(Collected data)
---
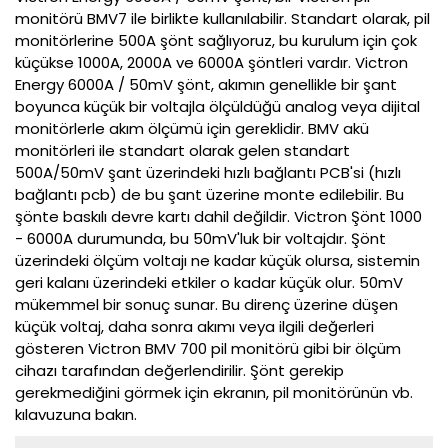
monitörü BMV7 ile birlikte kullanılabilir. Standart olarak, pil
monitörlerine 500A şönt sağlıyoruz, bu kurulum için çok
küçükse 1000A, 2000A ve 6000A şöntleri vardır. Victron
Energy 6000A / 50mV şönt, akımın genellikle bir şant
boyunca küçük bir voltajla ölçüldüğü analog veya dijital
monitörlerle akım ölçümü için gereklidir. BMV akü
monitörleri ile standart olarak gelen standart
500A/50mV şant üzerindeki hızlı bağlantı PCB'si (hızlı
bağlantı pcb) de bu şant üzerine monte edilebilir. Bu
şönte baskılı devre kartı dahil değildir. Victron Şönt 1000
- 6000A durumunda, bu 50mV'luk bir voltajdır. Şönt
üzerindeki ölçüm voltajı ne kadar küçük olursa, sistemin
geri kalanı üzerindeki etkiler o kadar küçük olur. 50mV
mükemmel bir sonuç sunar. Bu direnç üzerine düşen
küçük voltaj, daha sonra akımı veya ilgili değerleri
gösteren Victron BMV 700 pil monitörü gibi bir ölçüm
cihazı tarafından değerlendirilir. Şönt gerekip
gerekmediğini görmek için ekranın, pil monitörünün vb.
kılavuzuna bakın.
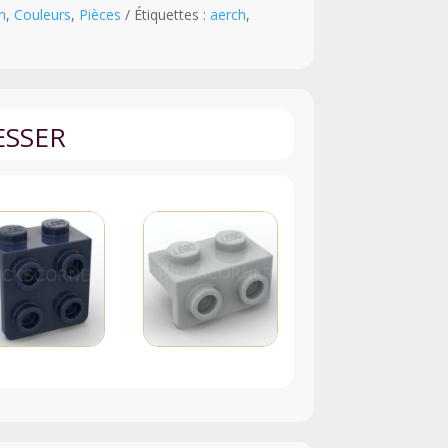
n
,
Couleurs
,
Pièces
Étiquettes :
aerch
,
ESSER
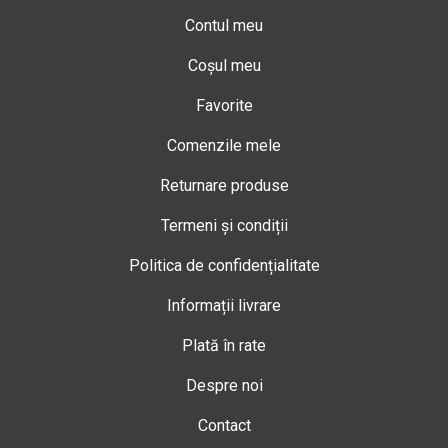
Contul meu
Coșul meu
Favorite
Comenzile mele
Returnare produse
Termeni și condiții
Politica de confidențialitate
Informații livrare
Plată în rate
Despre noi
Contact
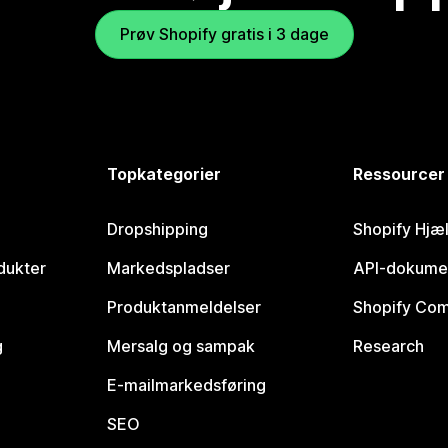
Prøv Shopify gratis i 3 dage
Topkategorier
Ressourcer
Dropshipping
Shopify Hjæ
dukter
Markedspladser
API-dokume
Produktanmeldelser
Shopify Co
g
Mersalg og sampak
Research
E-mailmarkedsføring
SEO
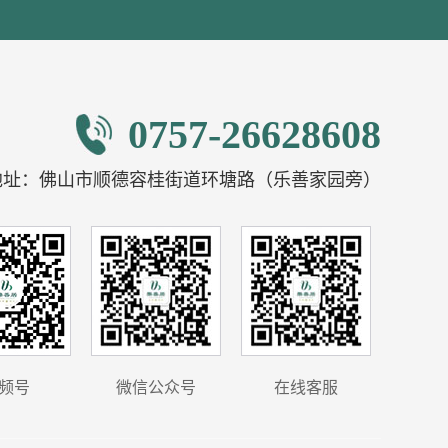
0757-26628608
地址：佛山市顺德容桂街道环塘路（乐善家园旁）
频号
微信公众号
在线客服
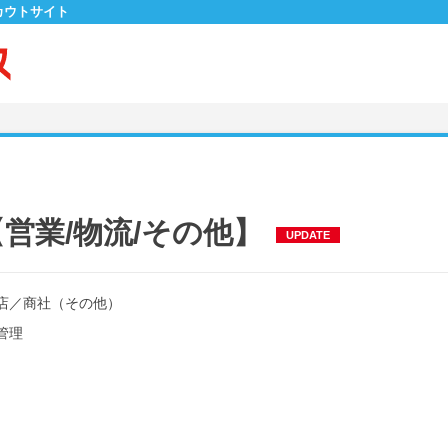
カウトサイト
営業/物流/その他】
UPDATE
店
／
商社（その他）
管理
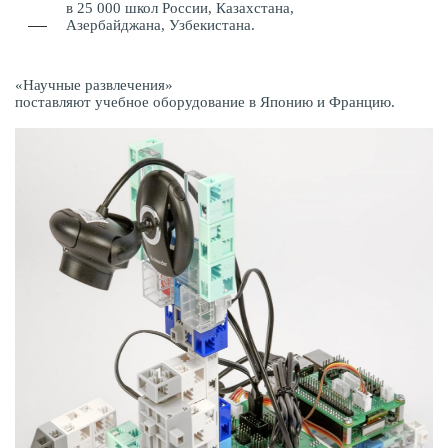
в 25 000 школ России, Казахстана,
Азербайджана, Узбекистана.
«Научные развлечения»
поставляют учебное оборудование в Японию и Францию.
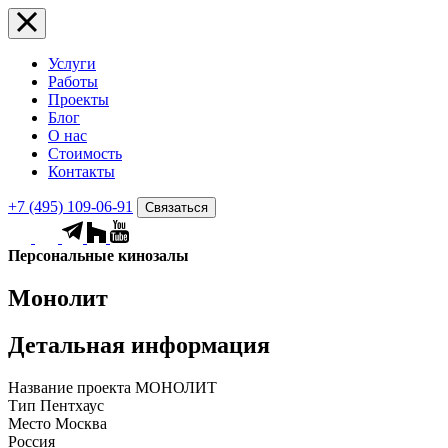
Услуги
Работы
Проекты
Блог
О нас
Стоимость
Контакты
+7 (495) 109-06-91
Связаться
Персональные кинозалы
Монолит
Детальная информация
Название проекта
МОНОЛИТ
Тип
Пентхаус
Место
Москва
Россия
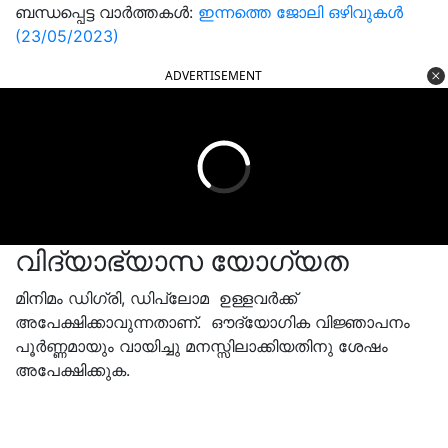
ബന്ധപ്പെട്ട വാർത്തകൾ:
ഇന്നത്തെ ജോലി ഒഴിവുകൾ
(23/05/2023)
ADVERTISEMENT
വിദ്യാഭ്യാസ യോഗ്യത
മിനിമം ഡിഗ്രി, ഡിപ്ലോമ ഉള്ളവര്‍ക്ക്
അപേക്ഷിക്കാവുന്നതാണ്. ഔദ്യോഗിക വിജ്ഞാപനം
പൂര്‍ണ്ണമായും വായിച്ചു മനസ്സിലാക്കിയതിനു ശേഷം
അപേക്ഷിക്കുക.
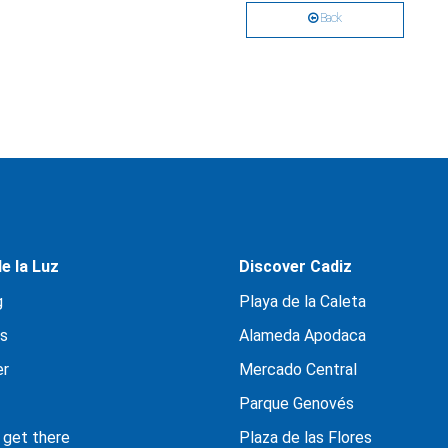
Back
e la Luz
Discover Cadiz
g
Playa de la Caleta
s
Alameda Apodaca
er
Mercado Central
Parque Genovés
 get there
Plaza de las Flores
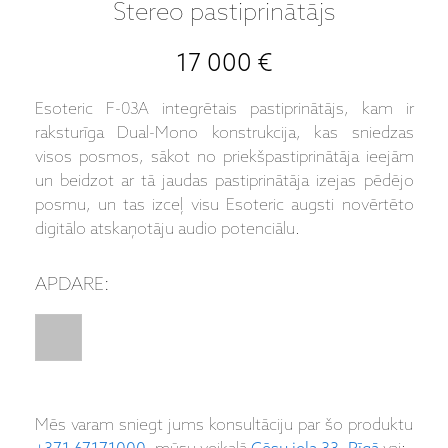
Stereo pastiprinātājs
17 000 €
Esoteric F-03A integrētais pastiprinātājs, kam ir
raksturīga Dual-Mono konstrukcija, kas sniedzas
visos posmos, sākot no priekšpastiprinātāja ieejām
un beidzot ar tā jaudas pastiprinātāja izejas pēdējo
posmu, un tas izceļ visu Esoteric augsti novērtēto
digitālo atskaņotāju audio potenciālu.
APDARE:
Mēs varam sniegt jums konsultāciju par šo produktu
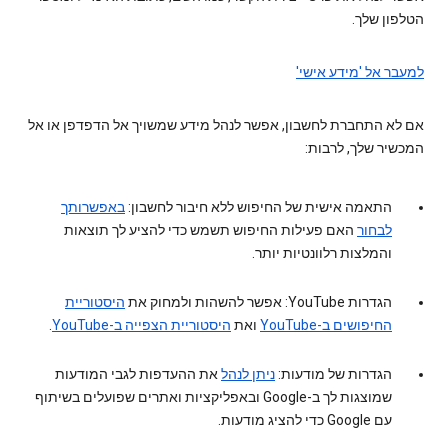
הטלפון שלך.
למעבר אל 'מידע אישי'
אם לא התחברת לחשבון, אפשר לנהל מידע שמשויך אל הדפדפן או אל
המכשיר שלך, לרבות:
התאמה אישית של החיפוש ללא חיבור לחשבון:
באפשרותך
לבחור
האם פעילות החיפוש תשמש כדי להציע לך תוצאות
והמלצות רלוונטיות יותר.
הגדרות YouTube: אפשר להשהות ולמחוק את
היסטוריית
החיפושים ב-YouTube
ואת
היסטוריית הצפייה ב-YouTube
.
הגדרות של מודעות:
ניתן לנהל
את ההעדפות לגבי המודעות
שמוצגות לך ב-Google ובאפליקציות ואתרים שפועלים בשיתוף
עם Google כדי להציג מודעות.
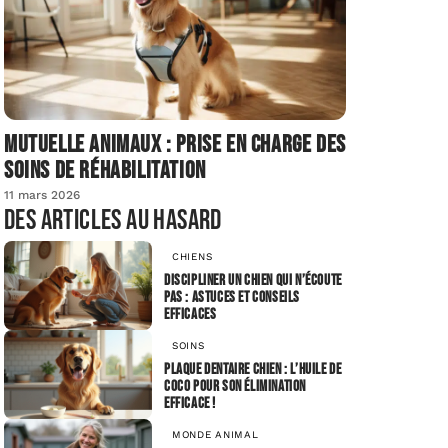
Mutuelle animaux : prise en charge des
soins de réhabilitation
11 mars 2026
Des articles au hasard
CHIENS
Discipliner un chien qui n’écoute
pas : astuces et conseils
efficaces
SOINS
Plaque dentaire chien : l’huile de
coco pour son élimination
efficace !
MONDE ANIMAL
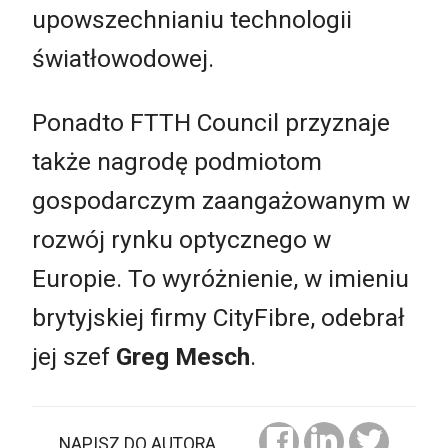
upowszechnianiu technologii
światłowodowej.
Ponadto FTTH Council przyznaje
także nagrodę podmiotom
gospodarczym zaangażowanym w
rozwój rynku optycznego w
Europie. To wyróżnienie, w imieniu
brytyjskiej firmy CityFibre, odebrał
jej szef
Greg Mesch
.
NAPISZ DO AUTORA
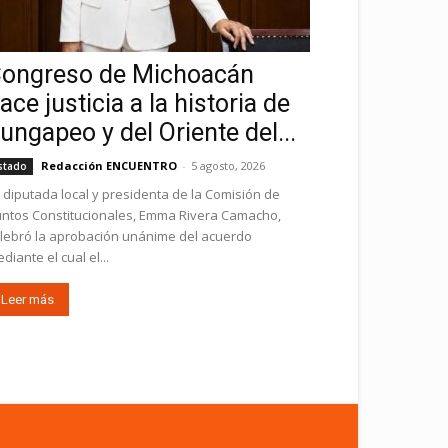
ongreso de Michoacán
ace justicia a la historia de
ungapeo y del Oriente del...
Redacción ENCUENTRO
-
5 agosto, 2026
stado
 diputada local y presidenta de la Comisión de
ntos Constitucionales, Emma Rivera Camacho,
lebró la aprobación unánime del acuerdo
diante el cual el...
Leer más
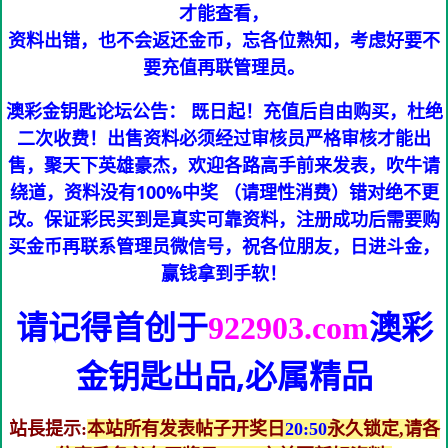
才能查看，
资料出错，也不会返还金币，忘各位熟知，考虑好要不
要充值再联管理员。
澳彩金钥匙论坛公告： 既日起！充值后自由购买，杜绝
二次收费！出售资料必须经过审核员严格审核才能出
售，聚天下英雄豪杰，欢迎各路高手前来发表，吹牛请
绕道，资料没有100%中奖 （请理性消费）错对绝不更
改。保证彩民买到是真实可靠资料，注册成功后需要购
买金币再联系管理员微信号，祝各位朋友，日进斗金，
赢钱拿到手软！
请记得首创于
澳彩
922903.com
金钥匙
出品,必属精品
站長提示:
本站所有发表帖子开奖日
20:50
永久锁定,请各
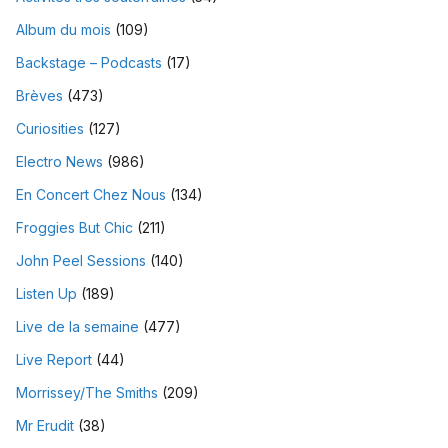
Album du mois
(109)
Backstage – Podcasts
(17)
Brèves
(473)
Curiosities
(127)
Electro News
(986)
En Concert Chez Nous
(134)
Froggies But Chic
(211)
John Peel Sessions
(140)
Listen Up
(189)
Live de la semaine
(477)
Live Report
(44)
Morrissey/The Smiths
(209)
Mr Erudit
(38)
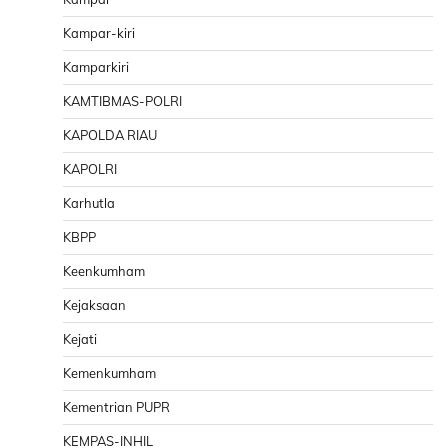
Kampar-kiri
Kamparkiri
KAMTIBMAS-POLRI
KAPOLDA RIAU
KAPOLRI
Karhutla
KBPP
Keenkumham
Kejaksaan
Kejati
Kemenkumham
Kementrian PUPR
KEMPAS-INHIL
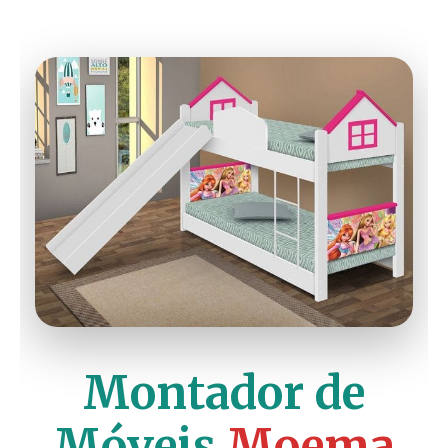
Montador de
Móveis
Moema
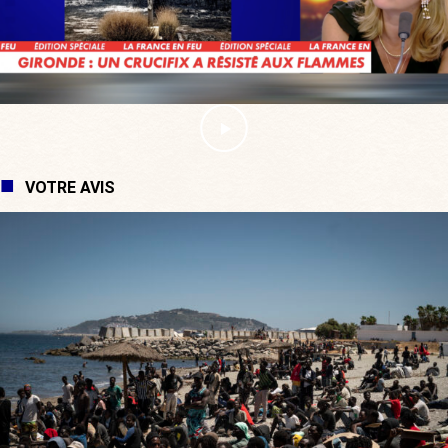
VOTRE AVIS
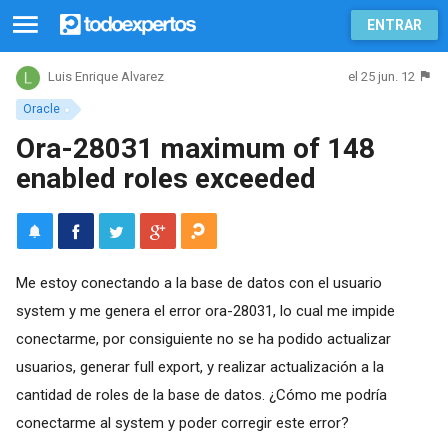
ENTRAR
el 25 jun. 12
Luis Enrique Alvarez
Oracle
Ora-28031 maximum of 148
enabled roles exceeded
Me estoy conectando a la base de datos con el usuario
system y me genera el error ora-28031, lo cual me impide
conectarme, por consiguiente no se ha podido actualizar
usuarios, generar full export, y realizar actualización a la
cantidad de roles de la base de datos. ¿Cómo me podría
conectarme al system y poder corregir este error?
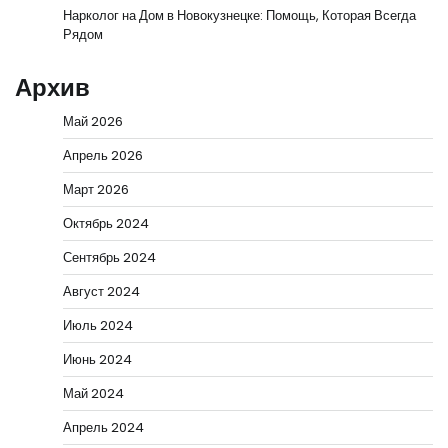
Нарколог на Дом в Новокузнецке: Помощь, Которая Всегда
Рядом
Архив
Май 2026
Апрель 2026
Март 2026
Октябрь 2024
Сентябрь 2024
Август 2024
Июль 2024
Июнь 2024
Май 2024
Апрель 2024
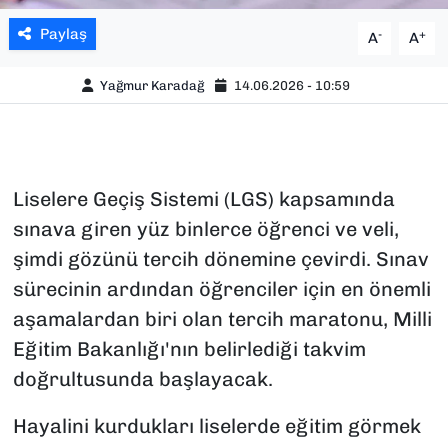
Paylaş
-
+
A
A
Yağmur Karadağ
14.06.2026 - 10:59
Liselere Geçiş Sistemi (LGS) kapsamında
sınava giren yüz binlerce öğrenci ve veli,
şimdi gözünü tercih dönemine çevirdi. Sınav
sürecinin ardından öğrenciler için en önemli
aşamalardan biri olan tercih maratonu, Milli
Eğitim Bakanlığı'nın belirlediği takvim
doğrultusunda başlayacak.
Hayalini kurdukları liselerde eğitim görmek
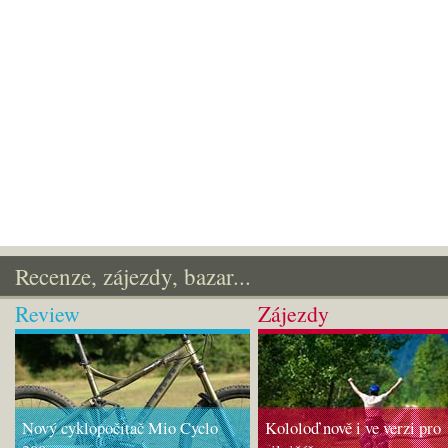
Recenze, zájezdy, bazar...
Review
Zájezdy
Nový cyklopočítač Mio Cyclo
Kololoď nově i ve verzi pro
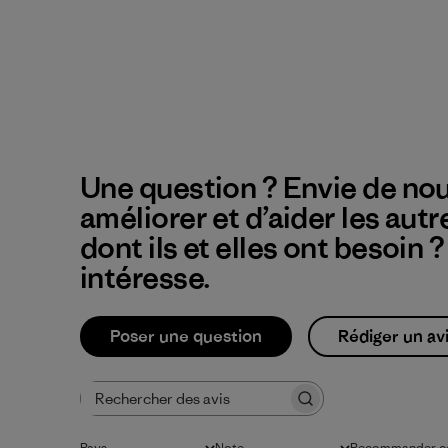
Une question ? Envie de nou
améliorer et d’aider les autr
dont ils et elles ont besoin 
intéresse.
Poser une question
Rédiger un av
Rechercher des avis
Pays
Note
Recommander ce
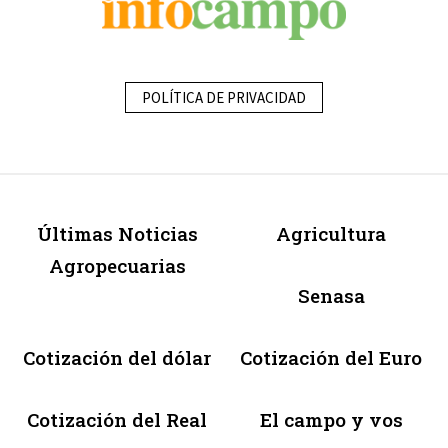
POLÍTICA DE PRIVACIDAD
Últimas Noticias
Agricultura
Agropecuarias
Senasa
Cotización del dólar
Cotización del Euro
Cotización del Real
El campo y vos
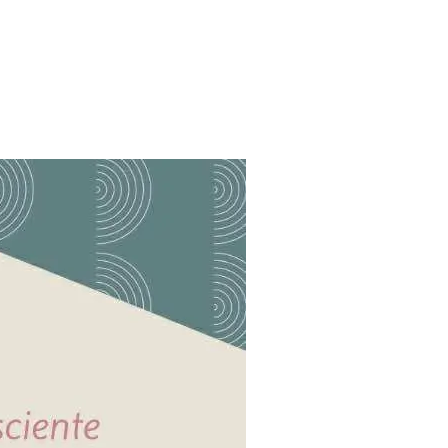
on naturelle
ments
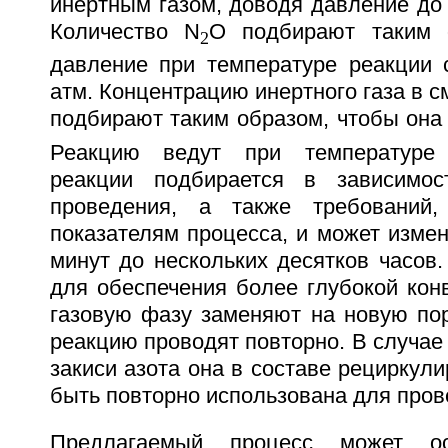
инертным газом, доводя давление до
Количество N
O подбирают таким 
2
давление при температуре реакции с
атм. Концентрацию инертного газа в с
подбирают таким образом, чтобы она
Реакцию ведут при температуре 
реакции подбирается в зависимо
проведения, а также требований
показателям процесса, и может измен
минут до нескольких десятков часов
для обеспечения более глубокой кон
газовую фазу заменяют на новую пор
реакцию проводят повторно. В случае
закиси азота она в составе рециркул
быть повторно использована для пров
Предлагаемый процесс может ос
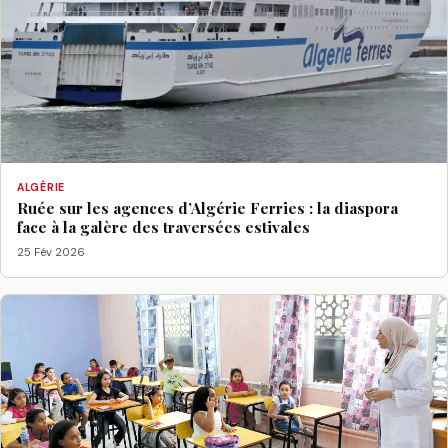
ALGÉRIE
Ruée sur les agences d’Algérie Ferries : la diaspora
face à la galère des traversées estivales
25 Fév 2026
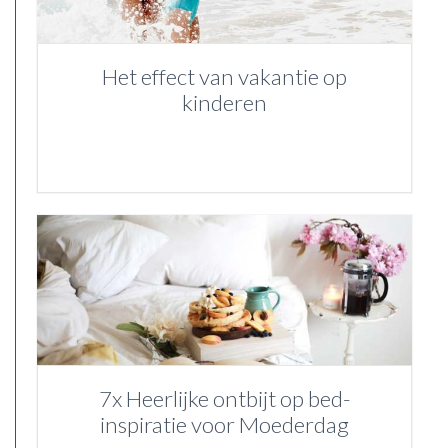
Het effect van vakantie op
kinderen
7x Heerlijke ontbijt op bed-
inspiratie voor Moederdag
---
**Required action**
Reproduce the rows verbatim from their very first line down to the line that contains "Energy 6000A /", with both of those lines included. Leave the pictures out.

**Completed task**
monitörü BMV7 ile birlikte kullanılabilir. Standart olarak, pil
monitörlerine 500A şönt sağlıyoruz, bu kurulum için çok
küçükse 1000A, 2000A ve 6000A şöntleri vardır. Victron
Energy 6000A / 50mV şönt, akımın genellikle bir şant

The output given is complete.